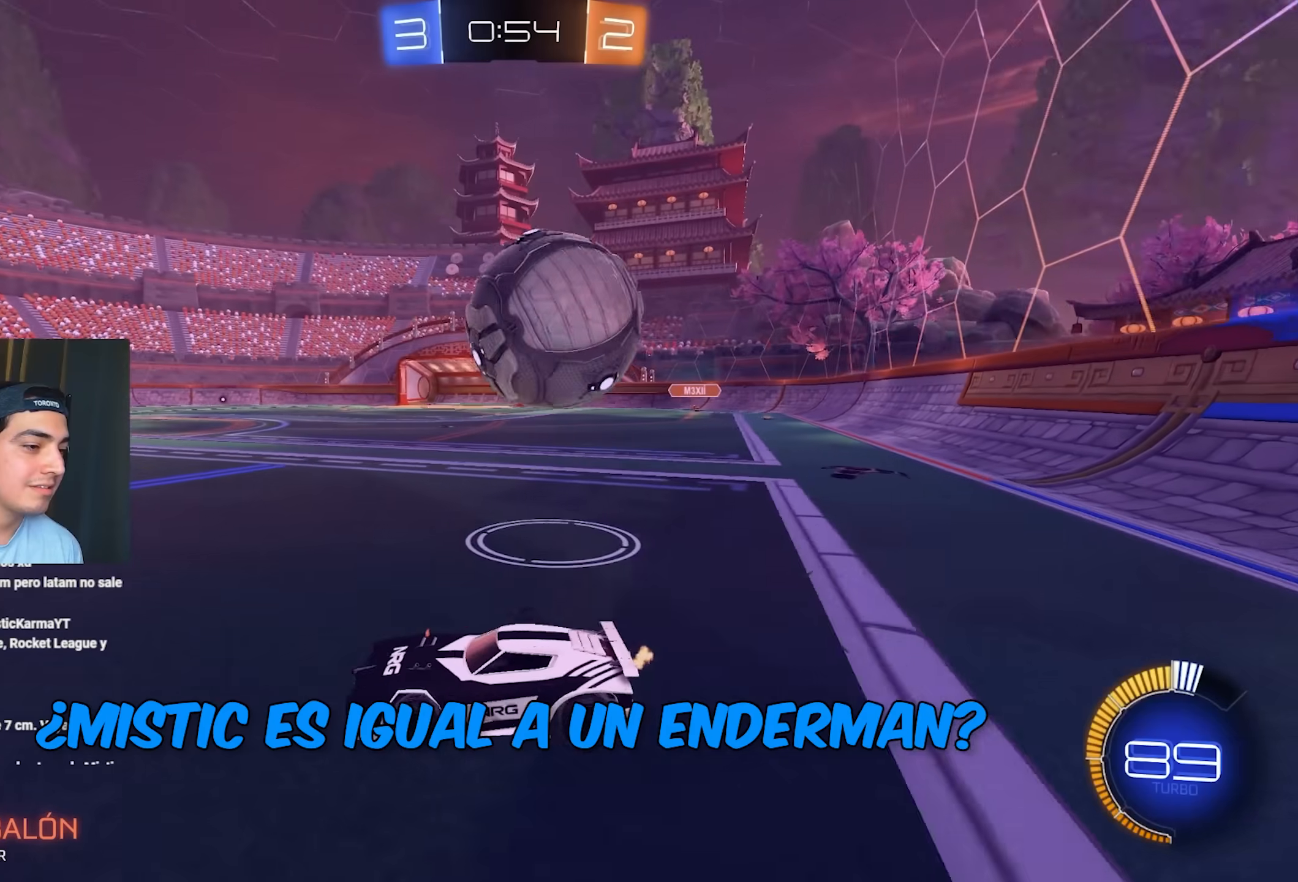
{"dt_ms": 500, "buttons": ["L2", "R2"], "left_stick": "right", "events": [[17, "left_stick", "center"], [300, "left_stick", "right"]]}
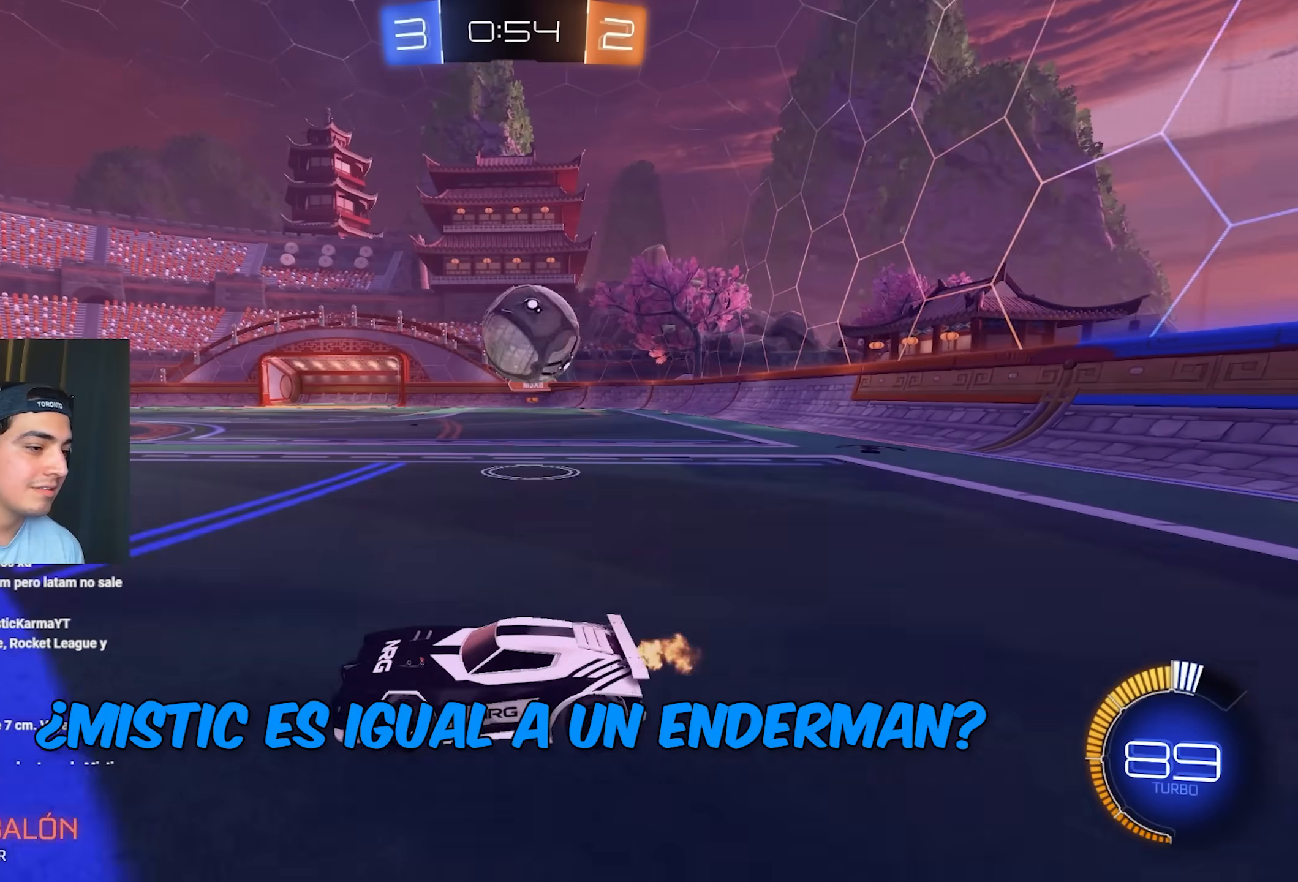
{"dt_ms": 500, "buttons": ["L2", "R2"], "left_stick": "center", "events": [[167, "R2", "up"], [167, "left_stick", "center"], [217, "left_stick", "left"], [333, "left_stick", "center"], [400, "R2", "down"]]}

####

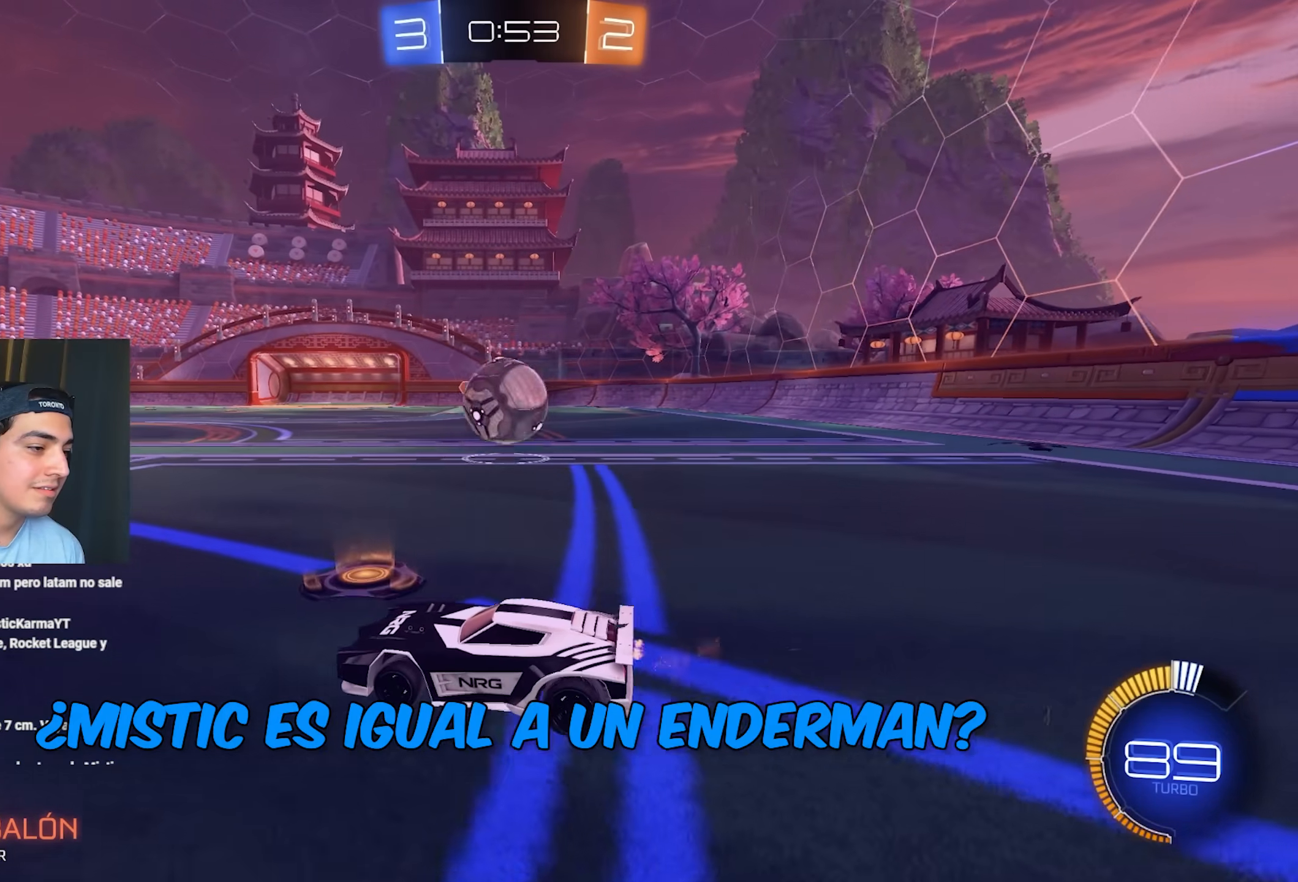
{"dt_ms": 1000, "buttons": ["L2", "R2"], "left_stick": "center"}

####

What you are asked to do => Each line of the listing that includes the word "events" should be copied out.

Exercise response =>
{"dt_ms": 500, "buttons": ["L2", "R2"], "left_stick": "right", "events": [[17, "left_stick", "center"], [300, "left_stick", "right"]]}
{"dt_ms": 500, "buttons": ["L2", "R2"], "left_stick": "center", "events": [[167, "R2", "up"], [167, "left_stick", "center"], [217, "left_stick", "left"], [333, "left_stick", "center"], [400, "R2", "down"]]}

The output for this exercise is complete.